EXERCISE 1:
List every post header line in the forum thread about speaker problems below, in order.

EXTRACT:
Thanks, I tried what you said, resultsn the realtek audio hd manager, 5 speakers sound of, 3 seem to be bass sounds: when on media center, only 2 speakers work, the rest are again like splaterring or boiling mud. when on mp3 6 of 7 sound ok, but 4 are more promiment. On a 4 speaker system, doing as you said (green and black jacks), 2 speakers are ok, other 2 boiling med, yet on the realtek test of speakers on quadrophonic, all sound similar.


----------



## casteneda (Mar 29, 2010)

Is no one going to reply?


----------



## JimE (Apr 16, 2009)

The only test you need to use is the sound card software. It will have a speaker setup and test utility. Simply choose your speaker type (7.1 - not quadrophonic), and test. It will send a signal to each speaker, one at a time, so that you can see if it's working or not.


----------



## casteneda (Mar 29, 2010)

Thanks for your response. I have been doing that, what i get is 5 speakers making the sound, 1 big bass from sub, then 2 muffled bass sounds. Now if i unplug jacks then put them back in and give wrong speaker (i.e., all front speaker), i only get a 2 clear the rest bass) my point is that when watching tv, only 2 speakers are good, the rest are muffled, but the sound during the test (with realtek software). When i test speakers, going to control panel, sounds, speaker configure, only 4 sound clear, 1 bass, 3 very faint (thats 8 sounds!?)
My speakers always sounded great on tv and films, but there just not responding. All software for, dvds is up to date. Ive tried instaling and old soundblaster x-fi card, but having problems getting software to run:in device manager the x-fi audio processor (WDM) has a yellow triangle: This device cannot start. (Code 10. When i go to open creative console controller im told: There are no supported audio device available. This was a bundled card from a Dell computer.

GIVEN ENTRIES:
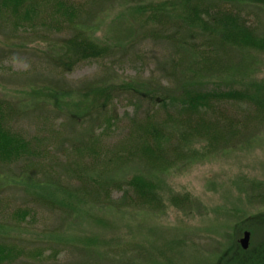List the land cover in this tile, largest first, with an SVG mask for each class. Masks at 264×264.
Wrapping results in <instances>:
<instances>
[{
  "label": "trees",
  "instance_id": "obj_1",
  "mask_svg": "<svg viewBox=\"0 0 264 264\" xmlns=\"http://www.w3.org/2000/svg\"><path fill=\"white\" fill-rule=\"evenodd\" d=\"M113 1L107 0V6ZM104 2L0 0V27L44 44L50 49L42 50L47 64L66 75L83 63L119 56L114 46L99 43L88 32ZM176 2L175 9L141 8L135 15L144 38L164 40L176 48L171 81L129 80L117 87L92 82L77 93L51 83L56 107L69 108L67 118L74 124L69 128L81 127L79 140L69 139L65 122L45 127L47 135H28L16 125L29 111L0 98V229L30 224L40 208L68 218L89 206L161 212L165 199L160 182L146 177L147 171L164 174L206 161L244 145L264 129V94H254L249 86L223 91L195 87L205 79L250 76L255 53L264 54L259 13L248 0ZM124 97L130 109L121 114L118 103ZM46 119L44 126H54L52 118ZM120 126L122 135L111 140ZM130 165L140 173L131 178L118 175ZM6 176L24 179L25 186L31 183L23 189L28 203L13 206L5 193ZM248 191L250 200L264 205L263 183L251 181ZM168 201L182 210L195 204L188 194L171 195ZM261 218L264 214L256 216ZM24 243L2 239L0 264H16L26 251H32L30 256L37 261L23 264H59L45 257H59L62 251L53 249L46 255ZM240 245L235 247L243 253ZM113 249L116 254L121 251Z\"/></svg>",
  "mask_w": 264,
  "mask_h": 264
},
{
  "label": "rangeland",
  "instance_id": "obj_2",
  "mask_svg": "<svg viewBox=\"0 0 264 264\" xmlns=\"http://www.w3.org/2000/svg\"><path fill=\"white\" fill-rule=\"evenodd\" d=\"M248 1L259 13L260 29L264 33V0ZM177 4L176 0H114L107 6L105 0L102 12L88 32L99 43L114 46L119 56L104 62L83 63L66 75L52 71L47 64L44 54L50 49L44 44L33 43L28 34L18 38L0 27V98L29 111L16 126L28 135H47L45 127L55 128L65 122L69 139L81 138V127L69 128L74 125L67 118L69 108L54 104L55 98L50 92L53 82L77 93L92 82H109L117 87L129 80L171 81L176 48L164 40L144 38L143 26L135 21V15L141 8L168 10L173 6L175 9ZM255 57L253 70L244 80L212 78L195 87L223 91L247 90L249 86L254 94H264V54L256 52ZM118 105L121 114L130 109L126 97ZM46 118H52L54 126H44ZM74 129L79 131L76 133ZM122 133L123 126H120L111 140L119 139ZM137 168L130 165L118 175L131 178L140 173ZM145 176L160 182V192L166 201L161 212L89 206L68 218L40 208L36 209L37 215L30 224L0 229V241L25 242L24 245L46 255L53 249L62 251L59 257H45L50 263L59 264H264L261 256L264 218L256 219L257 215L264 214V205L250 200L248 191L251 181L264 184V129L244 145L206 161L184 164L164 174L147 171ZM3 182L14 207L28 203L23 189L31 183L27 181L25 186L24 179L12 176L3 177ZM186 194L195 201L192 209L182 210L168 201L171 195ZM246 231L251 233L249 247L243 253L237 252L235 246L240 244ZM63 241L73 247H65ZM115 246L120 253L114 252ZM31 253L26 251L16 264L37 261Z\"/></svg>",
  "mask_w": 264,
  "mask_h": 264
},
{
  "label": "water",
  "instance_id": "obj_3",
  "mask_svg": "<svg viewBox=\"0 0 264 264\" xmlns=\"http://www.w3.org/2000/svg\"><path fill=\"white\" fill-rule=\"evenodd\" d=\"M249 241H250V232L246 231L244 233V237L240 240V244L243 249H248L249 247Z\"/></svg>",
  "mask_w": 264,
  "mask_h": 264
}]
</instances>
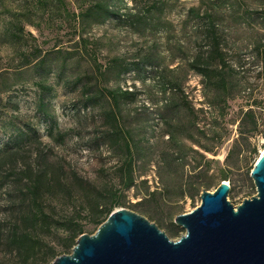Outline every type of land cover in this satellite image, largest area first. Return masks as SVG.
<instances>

EXERCISE 2:
Count the lines of the records that contain the word "label", and give only that number.

EXERCISE SOLUTION 1:
casteneda (Mar 29, 2010)
JimE (Apr 16, 2009)
casteneda (Mar 29, 2010)

EXERCISE SOLUTION 2:
3